Hi @indra,
Actually my original post was not a question but a solution: I just posted it in case someone else ran into the same issue with Regex patterns that contain line breaks (in this case I was replacing text between a lookahead/lookbehind).
The code that works is:
Regex.Replace(readPDFText,"(?<=" & " person—" & “)([\s\S]*?)(?=" & "Not over" & ")",Environment.NewLine).ToString
(shown above with ampersands for clarity sake but this can be reduced to:)
Regex.Replace(readPDFText,"(?<=person—)([\s\S]*?)(?=Not over)".Environment.NewLine
In case you’re still interested, the original Text looked like this:
TABLE 1—WEEKLY Payroll Period
(a) SINGLE person (including head of household) (b) MARRIED person—
(after subtracting
withholding allowances) is:
The amount of income tax
to withhold is:
(after subtracting
withholding allowances) is:
The amount of income tax
to withhold is:
Not over Over But not over Bracket Base Percentage of excess over Over But not over Bracket Base Percentage of excess over
$71 $0.00 0.00% $0 $0 $222 $0.00 0.00%
$71 $254 $0.00 10% $71 $222 $588 $0.00 10% $222
$254 $815 $18.30 12% $254 $588 $1,711 $36.60 12% $588
$815 $1,658 $85.62 22% $815 $1,711 $3,395 $171.36 22% $1,711
$1,658 $3,100 $271.08 24% $1,658 $3,395 $6,280 $541.84 24% $3,395
$3,100 $3,917 $617.16 32% $3,100 $6,280 $7,914 $1,234.24 32% $6,280
$3,917 $9,687 $878.60 35% $3,917 $7,914 $11,761 $1,757.12 35% $7,914
$9,687 $2,898.10 37% $9,687 $11,761 $3,103.57 37% $11,761
It’s tab delimited data showing US Federal Income Tax brackets for weekly paychecks. The goal was to remove the text between “MARRIED person—” and the line starting “Not over Over But not over”. The same text I wished to delete repeats itself multiple times through then entire document (readPDFText) in between these same keywords.

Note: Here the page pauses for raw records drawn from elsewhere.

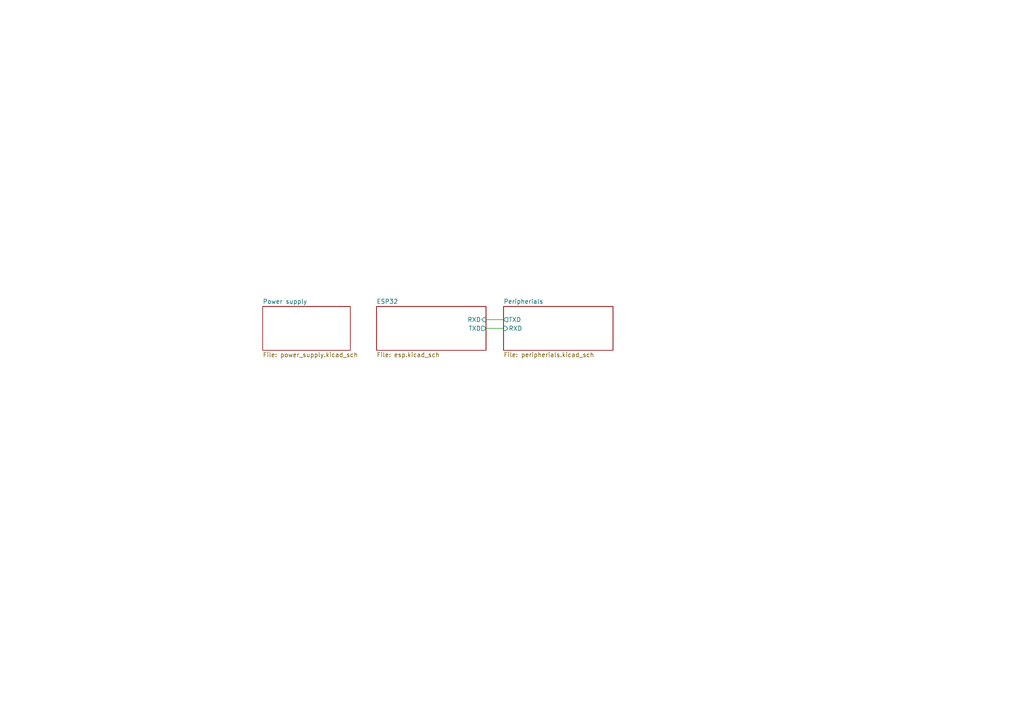
<source format=kicad_sch>
(kicad_sch
	(version 20231120)
	(generator "eeschema")
	(generator_version "8.0")
	(uuid "d3620cad-99d5-4267-a144-49d6f9957c6b")
	(paper "A4")
	(title_block
		(title "RFID Storage Monitor")
		(rev "v1.0")
		(company "KN ONYKS")
		(comment 1 "Mateusz Budzyński")
	)
	(lib_symbols)
	(wire
		(pts
			(xy 140.97 95.25) (xy 146.05 95.25)
		)
		(stroke
			(width 0)
			(type default)
		)
		(uuid "d9f2b9c9-9b25-4c30-b081-f3115dba24f7")
	)
	(wire
		(pts
			(xy 140.97 92.71) (xy 146.05 92.71)
		)
		(stroke
			(width 0)
			(type default)
		)
		(uuid "ef9ab44a-9265-4922-8cff-270ecbc1daa9")
	)
	(sheet
		(at 76.2 88.9)
		(size 25.4 12.7)
		(fields_autoplaced yes)
		(stroke
			(width 0.1524)
			(type solid)
		)
		(fill
			(color 0 0 0 0.0000)
		)
		(uuid "5e3c0fe1-98fd-4f52-8c1c-619c9e001744")
		(property "Sheetname" "Power supply"
			(at 76.2 88.1884 0)
			(effects
				(font
					(size 1.27 1.27)
				)
				(justify left bottom)
			)
		)
		(property "Sheetfile" "power_supply.kicad_sch"
			(at 76.2 102.1846 0)
			(effects
				(font
					(size 1.27 1.27)
				)
				(justify left top)
			)
		)
		(instances
			(project "onyks-iot-esp32-storage-rfid"
				(path "/d3620cad-99d5-4267-a144-49d6f9957c6b"
					(page "2")
				)
			)
		)
	)
	(sheet
		(at 146.05 88.9)
		(size 31.75 12.7)
		(fields_autoplaced yes)
		(stroke
			(width 0.1524)
			(type solid)
		)
		(fill
			(color 0 0 0 0.0000)
		)
		(uuid "de20a575-b588-4674-a6be-01e8d6418ae5")
		(property "Sheetname" "Peripherials"
			(at 146.05 88.1884 0)
			(effects
				(font
					(size 1.27 1.27)
				)
				(justify left bottom)
			)
		)
		(property "Sheetfile" "peripherials.kicad_sch"
			(at 146.05 102.1846 0)
			(effects
				(font
					(size 1.27 1.27)
				)
				(justify left top)
			)
		)
		(pin "TXD" output
			(at 146.05 92.71 180)
			(effects
				(font
					(size 1.27 1.27)
				)
				(justify left)
			)
			(uuid "69f1fa5f-640d-4137-a9c4-866bb0238316")
		)
		(pin "RXD" input
			(at 146.05 95.25 180)
			(effects
				(font
					(size 1.27 1.27)
				)
				(justify left)
			)
			(uuid "7f26322b-1560-4483-9afa-90f0e8f0ef7e")
		)
		(instances
			(project "onyks-iot-esp32-storage-rfid"
				(path "/d3620cad-99d5-4267-a144-49d6f9957c6b"
					(page "4")
				)
			)
		)
	)
	(sheet
		(at 109.22 88.9)
		(size 31.75 12.7)
		(fields_autoplaced yes)
		(stroke
			(width 0.1524)
			(type solid)
		)
		(fill
			(color 0 0 0 0.0000)
		)
		(uuid "fb01407f-0cb9-48bd-b681-62d66d25ca02")
		(property "Sheetname" "ESP32"
			(at 109.22 88.1884 0)
			(effects
				(font
					(size 1.27 1.27)
				)
				(justify left bottom)
			)
		)
		(property "Sheetfile" "esp.kicad_sch"
			(at 109.22 102.1846 0)
			(effects
				(font
					(size 1.27 1.27)
				)
				(justify left top)
			)
		)
		(pin "TXD" output
			(at 140.97 95.25 0)
			(effects
				(font
					(size 1.27 1.27)
				)
				(justify right)
			)
			(uuid "712c2dbb-d591-4af9-9cc1-7fc0340d410c")
		)
		(pin "RXD" input
			(at 140.97 92.71 0)
			(effects
				(font
					(size 1.27 1.27)
				)
				(justify right)
			)
			(uuid "c6816332-ea97-4b70-bc69-85e077c82ccc")
		)
		(instances
			(project "onyks-iot-esp32-storage-rfid"
				(path "/d3620cad-99d5-4267-a144-49d6f9957c6b"
					(page "3")
				)
			)
		)
	)
	(sheet_instances
		(path "/"
			(page "1")
		)
	)
)

</source>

What was originally messing me up were the line breaks: UiPath’s Replace Activity wasn’t working because of the line breaks which led me to use Regex.Replace
To confuse matters further it’s my understanding that regex for javascript recognizes (.*?) (or more specifically the special character “period” “.”) as “all characters including line-breaks” whereas the same regex syntax for VB does not recognize line-breaks (“period” equals “all characters except for line breaks”) … so (.*?) (see original post) kept failing. It also was not working for (.\n*?) so my line breaks were not getting found by these regex patterns.
Instead, the answer I found is that you can use ([\S\s]*?) which accounts for all Whitespace and all Non-Whitespace characters.
The result simply deletes the following:
(after subtracting
withholding allowances) is:
The amount of income tax
to withhold is:
(after subtracting
withholding allowances) is:
The amount of income tax
to withhold is:
Hope that’s more clear; I just wanted to post in case anyone else ran into similar problems with Whitespace and/or Hidden Characters while parsing text!